É de referir que, as crianças têm um maior poder de acomodação do que os adultos, e suportam graus muito mais elevados de hipermetropia. O grau do hipermétrope, geralmente diminui com o crescimento do olho, e é comum existirem pessoas que necessitem de óculos durante a infância, mas que deixem de os usar na idade adulta. 
 
É de ter em atenção que, a hipermetropia pode estar associada ao aparecimento de estrabismo acomodativo na infância, com aparecimento por volta dos 2 anos de idade. 
 
Nas situações onde o problema causa desconforto visual ou o paciente não consegue focalizar a imagem, pode usar-se lentes com dioptria positiva, geralmente com um grau inferior ao que é necessário para fazer a correcção completa do problema, sendo a única excepção quando a criança apresenta estrabismo, caso em que se deve utilizar a correção total. Outra alternativa restrita a pessoas maiores de 21 anos, é a cirurgia refrativa realizada com o Excimer Laser, o Lasik. 
 
Sintomas: 
 
Os pacientes sentem fadiga ocular e dores de cabeça. O esforço permanente de acomodação pode ser a causa destas manifestações, mais frequentes no final do dia em virtude do esforço. 
 
É de realçar que, uma fraca hipermetropia pode passar despercebida até aos 35/40 anos, pois o olho "acomoda" para estabelecer uma imagem nítida.

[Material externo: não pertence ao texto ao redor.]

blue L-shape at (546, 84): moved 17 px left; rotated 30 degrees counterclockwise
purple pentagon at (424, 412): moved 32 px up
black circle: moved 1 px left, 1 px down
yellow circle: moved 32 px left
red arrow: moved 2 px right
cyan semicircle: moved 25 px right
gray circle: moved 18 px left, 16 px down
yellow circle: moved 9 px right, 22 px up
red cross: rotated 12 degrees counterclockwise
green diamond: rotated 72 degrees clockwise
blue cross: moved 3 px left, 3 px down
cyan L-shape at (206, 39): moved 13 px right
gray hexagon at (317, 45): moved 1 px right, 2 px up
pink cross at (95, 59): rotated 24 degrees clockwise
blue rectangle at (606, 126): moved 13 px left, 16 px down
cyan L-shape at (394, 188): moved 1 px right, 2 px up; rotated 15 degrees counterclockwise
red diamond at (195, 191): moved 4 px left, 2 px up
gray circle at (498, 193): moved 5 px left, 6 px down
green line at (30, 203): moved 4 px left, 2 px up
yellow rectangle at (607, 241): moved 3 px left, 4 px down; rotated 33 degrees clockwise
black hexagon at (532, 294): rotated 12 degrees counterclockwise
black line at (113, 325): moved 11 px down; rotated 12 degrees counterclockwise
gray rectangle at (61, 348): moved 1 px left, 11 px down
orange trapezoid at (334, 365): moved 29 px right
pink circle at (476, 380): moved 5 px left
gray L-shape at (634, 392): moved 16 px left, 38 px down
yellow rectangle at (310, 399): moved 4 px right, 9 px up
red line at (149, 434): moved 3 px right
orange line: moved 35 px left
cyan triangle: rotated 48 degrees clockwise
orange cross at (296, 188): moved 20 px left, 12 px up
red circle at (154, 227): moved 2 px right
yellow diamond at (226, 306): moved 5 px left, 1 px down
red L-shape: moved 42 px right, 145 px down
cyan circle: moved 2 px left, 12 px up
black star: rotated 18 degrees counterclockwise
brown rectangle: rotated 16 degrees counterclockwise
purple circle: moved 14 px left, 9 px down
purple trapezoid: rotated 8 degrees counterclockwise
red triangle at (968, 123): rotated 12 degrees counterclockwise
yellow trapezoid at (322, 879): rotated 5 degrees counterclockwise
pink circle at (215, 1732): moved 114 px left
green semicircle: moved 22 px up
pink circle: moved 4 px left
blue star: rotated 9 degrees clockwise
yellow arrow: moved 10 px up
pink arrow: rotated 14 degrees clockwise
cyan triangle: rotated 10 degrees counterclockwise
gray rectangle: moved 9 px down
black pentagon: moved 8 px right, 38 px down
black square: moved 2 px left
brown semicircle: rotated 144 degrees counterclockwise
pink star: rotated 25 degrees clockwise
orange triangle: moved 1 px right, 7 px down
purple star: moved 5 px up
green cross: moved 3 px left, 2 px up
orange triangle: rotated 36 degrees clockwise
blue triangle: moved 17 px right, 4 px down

Quando na criança a hipermetropia é forte, apercebemo-nos bastante cedo dessa deficiência, pois é muitas vezes acompanhada de estrabismo, que deve ser rapidamente corrigido. 
 
Correcção: 
 
A hipermetropia corrige-se com uma lente convergente (convexa), que recoloca a imagem sobre a retina. 
 
Alivia-se assim o esforço de acomodação ocular, e evita-se a fadiga e as dores de cabeça. As lentes para hipermétropes são mais espessas no centro do que nos bordos. A diferença de espessura é tanto maior quanto mais forte for a hipermetropia. 
 
Causas: 
 
As causas da hipermetropia estão relacionadas com: 
 
Eixo axial curto; aumento do raio de curvatura (Hipermetropia de curvatura); diminuição da curvatura das faces do cristalino (Hipermetropia de curvatura); diminuição do índice de refracção do cristalino e humor aquoso (Hipermetropia de índice); aumento do índice de refracção do vítreo (Hipermetropia de índice);distância excessiva entre cristalino e córnea; falta do cristalino (afacia) e miopia. 
 
Tratamento: 
 
É essencial ter em conta que, somente um médico oftalmologista pode e deve orientar e acompanhar esta e quaisquer outras patologias da visão, pelo que, é ao técnico a quem está incumbida a responsabilidade de prescrever as lentes e de ponderar as perspectivas de tratamento. 
 
Nota: Entenda este artigo como meramente informativo e um ponto de partida para procurar ajuda médica perante os primeiros sinais de alerta. 
 
Não descure a visão das crianças, pois o que aparentemente é algo sem importância, pode tornar-se numa deficiência no futuro.